Almost every day a new opportunity arises to force Republicans to make choices that will expose them either as in sync with the whackodoodles, and thus ripe for a withering barrage that will swing Independents to the Democrats, or will show they actually do not agree with their intense base, and thus see enthusiasm fizzle.

But the Democrats need to use their (current) control of the agenda to bring these matters to a vote. Otherwise, Republicans will profit from their unholy alliance between the Tea Baggers and their corporate paymasters--but, as before, be unable to govern as each part of that alliance demands thanks in the form of policy positions that are diametrically opposed.

Democratic Governors. A Republican strategist honestly advising Democrats running for Governor would have a field day against his increasingly whacky opponents.

The Healthcare Reform Act provides Democratic candidates with a nearly-perfect strategy. Propose a State-run public option, as is allowed in the Act. It would not cost the state anything, since people would have to pay premiums, and those who needed subsidies would get them, as they would for private insurance, under the Act.

Is this "big government"? Well, no, it is at the state level, there is no federal hand. Is it too expensive? Well, no, it is designed to run (both on the premium and payment sides) as any insurance plan but without the provision for profits.

What happens? Healthcare expenses go down, and the State becomes a better place for businesses to locate---i.e., jobs! If the Republican supported it, he would alienate his entire Party, and fundraising would dry up. When the Republican opposed it, he would be anti-job, pro-insurance industry...you get the picture.
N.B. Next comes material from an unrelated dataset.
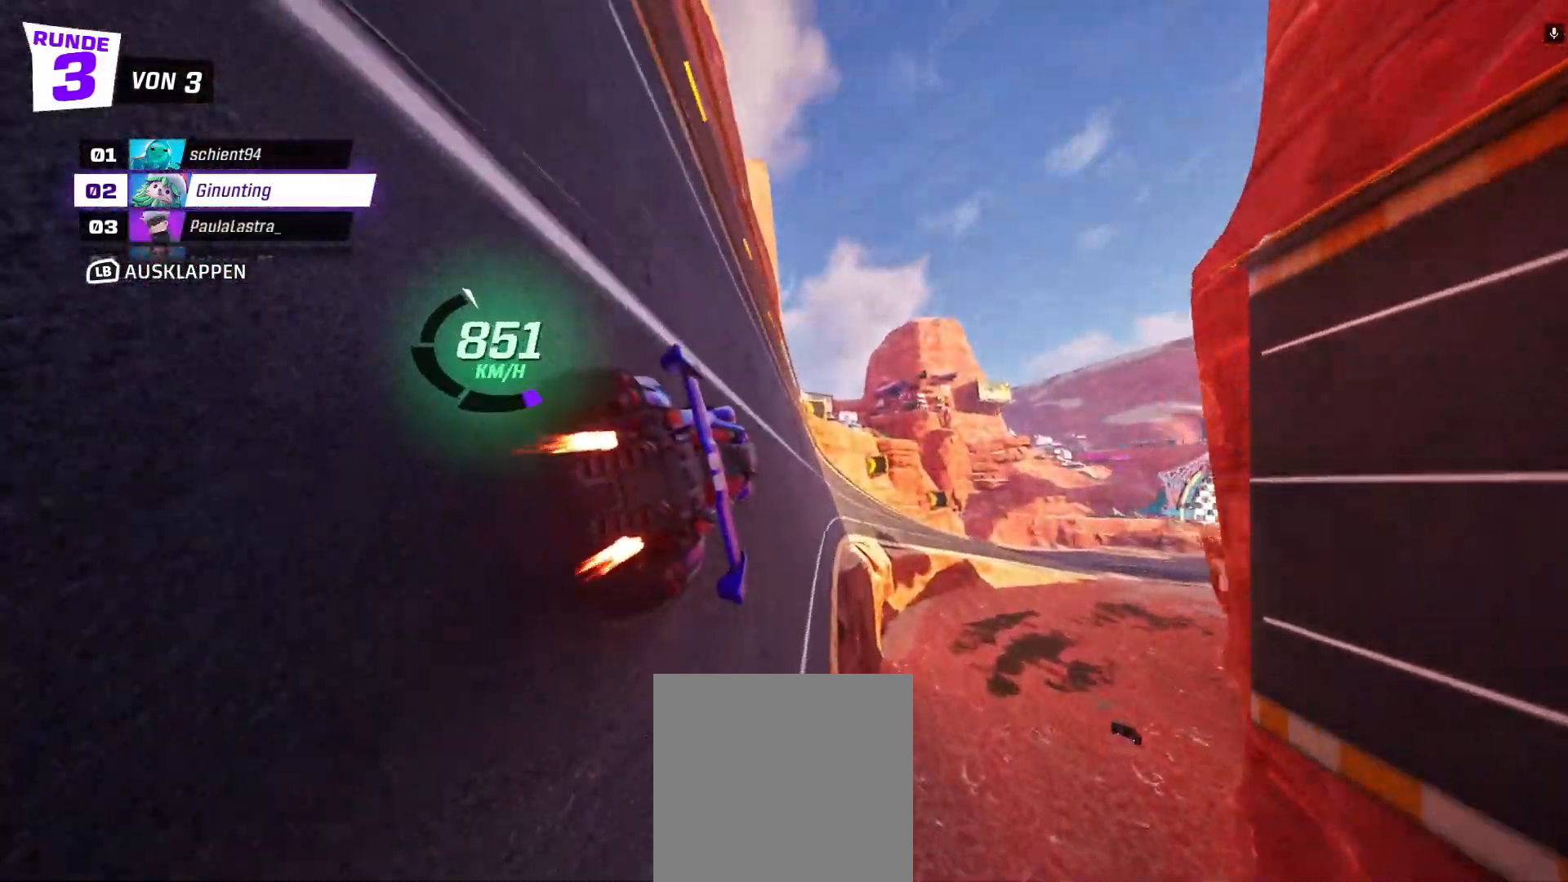
{"dt_ms": 500, "buttons": ["R2"], "left_stick": "right", "events": [[200, "left_stick", "center"], [367, "left_stick", "right"]]}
If he opposed it on "limited government grounds", no one is forced to participate, and it is not federal anyhow, it is the State. It is merely "there". What could be wrong with that?

Of course, the Democratic strategists who will actually run these campaigns would be horrified. Look, they will say, polls tell us that HCR is not very popular, although it is growing slightly. The last thing to do, they will say, is to remind people that their party is the one that passed it.

And that perspective is why the Democrats will likely lose in November.